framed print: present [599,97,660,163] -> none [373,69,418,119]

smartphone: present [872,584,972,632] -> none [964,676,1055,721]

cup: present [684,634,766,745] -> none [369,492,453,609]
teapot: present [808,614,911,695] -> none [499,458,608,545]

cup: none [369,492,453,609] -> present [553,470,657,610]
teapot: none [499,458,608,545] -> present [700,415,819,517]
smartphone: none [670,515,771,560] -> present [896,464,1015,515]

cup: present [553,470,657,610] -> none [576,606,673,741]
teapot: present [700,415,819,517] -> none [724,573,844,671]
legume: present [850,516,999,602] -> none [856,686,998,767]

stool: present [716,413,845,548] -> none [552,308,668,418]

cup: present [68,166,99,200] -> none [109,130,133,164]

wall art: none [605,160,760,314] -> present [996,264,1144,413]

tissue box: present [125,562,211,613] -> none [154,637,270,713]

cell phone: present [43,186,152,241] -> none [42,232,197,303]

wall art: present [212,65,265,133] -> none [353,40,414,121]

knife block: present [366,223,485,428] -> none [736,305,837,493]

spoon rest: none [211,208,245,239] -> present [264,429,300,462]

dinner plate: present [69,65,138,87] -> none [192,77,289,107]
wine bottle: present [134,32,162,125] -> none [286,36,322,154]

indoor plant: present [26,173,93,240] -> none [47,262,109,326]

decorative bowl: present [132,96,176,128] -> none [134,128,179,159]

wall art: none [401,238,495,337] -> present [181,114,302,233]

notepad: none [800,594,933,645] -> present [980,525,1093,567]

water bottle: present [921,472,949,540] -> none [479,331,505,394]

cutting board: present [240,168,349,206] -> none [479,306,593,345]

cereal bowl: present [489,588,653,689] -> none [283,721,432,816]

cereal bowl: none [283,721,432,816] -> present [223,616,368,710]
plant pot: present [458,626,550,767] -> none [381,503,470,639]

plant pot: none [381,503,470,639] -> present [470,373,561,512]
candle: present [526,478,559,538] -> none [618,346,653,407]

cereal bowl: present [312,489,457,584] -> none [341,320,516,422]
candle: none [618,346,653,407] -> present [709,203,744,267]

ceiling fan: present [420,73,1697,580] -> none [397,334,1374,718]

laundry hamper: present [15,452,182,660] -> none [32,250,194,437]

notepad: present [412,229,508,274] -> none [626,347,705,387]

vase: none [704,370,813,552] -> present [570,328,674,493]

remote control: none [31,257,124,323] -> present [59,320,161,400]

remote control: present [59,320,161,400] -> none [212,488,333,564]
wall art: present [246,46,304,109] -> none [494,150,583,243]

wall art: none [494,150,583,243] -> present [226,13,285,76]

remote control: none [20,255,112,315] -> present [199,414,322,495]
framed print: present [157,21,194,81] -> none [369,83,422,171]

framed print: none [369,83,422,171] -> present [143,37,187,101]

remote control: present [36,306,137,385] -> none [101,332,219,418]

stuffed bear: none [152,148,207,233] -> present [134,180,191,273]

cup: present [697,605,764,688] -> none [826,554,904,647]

_EXERCISE AIM:_
Going down the listing above, begin printing at the line with "cup: present [68,166,99,200]" and finish with the line with "stuffed bear: none", exactly as they appear.

_SOLVED PROBLEM:_
cup: present [68,166,99,200] -> none [109,130,133,164]

wall art: none [605,160,760,314] -> present [996,264,1144,413]

tissue box: present [125,562,211,613] -> none [154,637,270,713]

cell phone: present [43,186,152,241] -> none [42,232,197,303]

wall art: present [212,65,265,133] -> none [353,40,414,121]

knife block: present [366,223,485,428] -> none [736,305,837,493]

spoon rest: none [211,208,245,239] -> present [264,429,300,462]

dinner plate: present [69,65,138,87] -> none [192,77,289,107]
wine bottle: present [134,32,162,125] -> none [286,36,322,154]

indoor plant: present [26,173,93,240] -> none [47,262,109,326]

decorative bowl: present [132,96,176,128] -> none [134,128,179,159]

wall art: none [401,238,495,337] -> present [181,114,302,233]

notepad: none [800,594,933,645] -> present [980,525,1093,567]

water bottle: present [921,472,949,540] -> none [479,331,505,394]

cutting board: present [240,168,349,206] -> none [479,306,593,345]

cereal bowl: present [489,588,653,689] -> none [283,721,432,816]

cereal bowl: none [283,721,432,816] -> present [223,616,368,710]
plant pot: present [458,626,550,767] -> none [381,503,470,639]

plant pot: none [381,503,470,639] -> present [470,373,561,512]
candle: present [526,478,559,538] -> none [618,346,653,407]

cereal bowl: present [312,489,457,584] -> none [341,320,516,422]
candle: none [618,346,653,407] -> present [709,203,744,267]

ceiling fan: present [420,73,1697,580] -> none [397,334,1374,718]

laundry hamper: present [15,452,182,660] -> none [32,250,194,437]

notepad: present [412,229,508,274] -> none [626,347,705,387]

vase: none [704,370,813,552] -> present [570,328,674,493]

remote control: none [31,257,124,323] -> present [59,320,161,400]

remote control: present [59,320,161,400] -> none [212,488,333,564]
wall art: present [246,46,304,109] -> none [494,150,583,243]

wall art: none [494,150,583,243] -> present [226,13,285,76]

remote control: none [20,255,112,315] -> present [199,414,322,495]
framed print: present [157,21,194,81] -> none [369,83,422,171]

framed print: none [369,83,422,171] -> present [143,37,187,101]

remote control: present [36,306,137,385] -> none [101,332,219,418]

stuffed bear: none [152,148,207,233] -> present [134,180,191,273]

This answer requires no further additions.